A comparison of O’Neill to Beckett is hardly fair, since Beckett is infinitely the better artist, subtler mind, and finer stylist. Beckett writes apocalyptic farce, or tragicomedy raised to its greatest eminence. O’Neill doggedly tells his one story and one story only, and his story turns out to be himself. The Iceman Cometh, being O’Neill at his most characteristic, raises the vexed question of whether and just how dramatic value can survive a paucity of eloquence, too much commonplace religiosity, and a thorough lack of understanding of the perverse complexities of human nature. Plainly Iceman does survive, and so does Long Day’s Journey. They stage remarkably, and hold me in the audience, though they give neither aesthetic pleasure nor spiritually memorable pain when I reread them in the study.

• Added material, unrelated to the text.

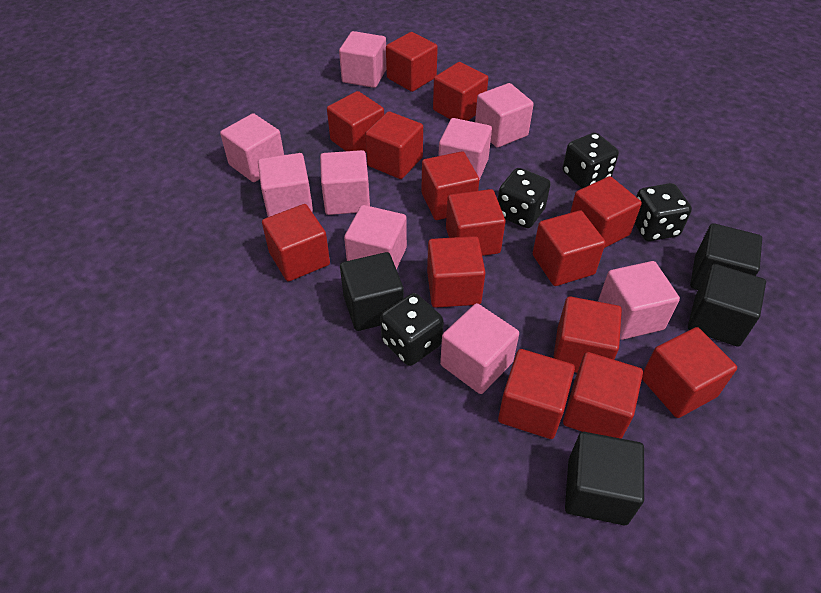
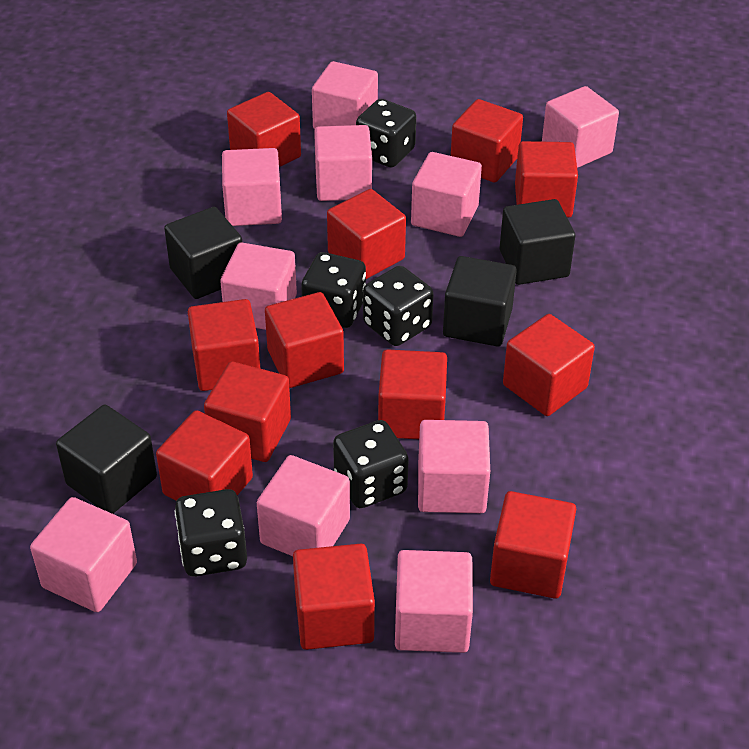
black dice: [380,293,444,366] [498,168,551,228] [562,133,619,188] [635,183,692,241] = 4 -> [175,489,247,577] [301,252,366,328] [333,420,409,508] [356,99,416,167] [363,266,434,346] = 5
pink cube: [220,113,284,182] [258,153,313,217] [320,150,370,215] [339,31,386,88] [344,205,407,270] [438,118,492,180] [440,303,519,394] [475,83,534,148] [598,261,680,340] = 9 -> [30,497,137,612] [220,242,297,330] [222,148,282,226] [257,455,350,556] [312,61,378,129] [314,125,372,201] [395,550,473,653] [411,152,482,237] [418,420,490,513] [542,86,619,168] = 10
red cube: [262,204,330,282] [327,91,384,152] [365,111,423,179] [386,32,438,92] [421,151,479,220] [427,236,486,308] [433,62,488,121] [446,189,506,256] [498,349,575,439] [533,210,606,286] [553,296,622,373] [563,352,643,439] [570,176,642,248] [642,327,737,418] = 14 -> [156,410,253,501] [188,299,261,391] [204,361,291,462] [227,92,301,167] [265,292,344,388] [293,544,375,650] [327,189,406,279] [378,349,447,439] [451,99,523,183] [490,491,576,599] [503,314,595,416] [515,141,578,218] = 12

In any event, Bloom ain’t wrong when he says it’s unfair to compare O’Neill to Beckett. Earlier I promised I’d discuss a favorite Shakespeare class of mine. The one in question was an intro-level class that nevertheless included Lear, which we read in concert with Beckett’s Waiting for Godot. The result was remarkable. Both plays occupy the same godless landscape—Lear with its self-deposed king invoking a dead pantheon of pagan gods, Godot with its twin clowns waiting arm-in-arm for salvation. Tableaus from Lear would be at home in Godot: Lear as Gogo and the Fool as Didi, both on the same blasted heath, wondering where heaven went. They both see us as alone in the universe, though Beckett’s view is, in my mind, far cheerier than Shakespeare’s in Lear. Corruption and madness shatter Lear’s kingdom, while over in Beckett’s universe, Didi and Gogo huddle under that one lonely tree, loving each other for all time.
Moving on: Bloom also ain’t wrong when he says The Iceman Cometh stages remarkably and holds you in the audience. For perspective, my seat for the Old Vic production was in the nosebleeds, on a pew that offered no back or foot support and which forced everyone to lean forward onto a balcony railing—and yet the play was enthralling. Reading it again, I was reminded of its most powerful scenes, of the vivid posse of archetypes, of its crunchy dialogue. O’Neill’s beliefs—theological, cosmological—aren’t as sophisticated as Beckett’s or Shakespeare’s, and neither are his plays, and yet I don’t care.
When I started this review, I said I hoped to discover what keeps me coming back to O’Neill, in particular The Iceman Cometh. I’m still not sure. Maybe it’s a desire to one day stage a truly great production of something. Maybe its a foolhardy desire to play Larry, a role I once bungled in acting class. Maybe it’s a simple desire to master a masterwork. Maybe it springs from a dark-minded impulse to inhabit a world that reminds me of our own in its current dystopic state.
Who cares. I love this play, and I hope to see it staged again someday soon.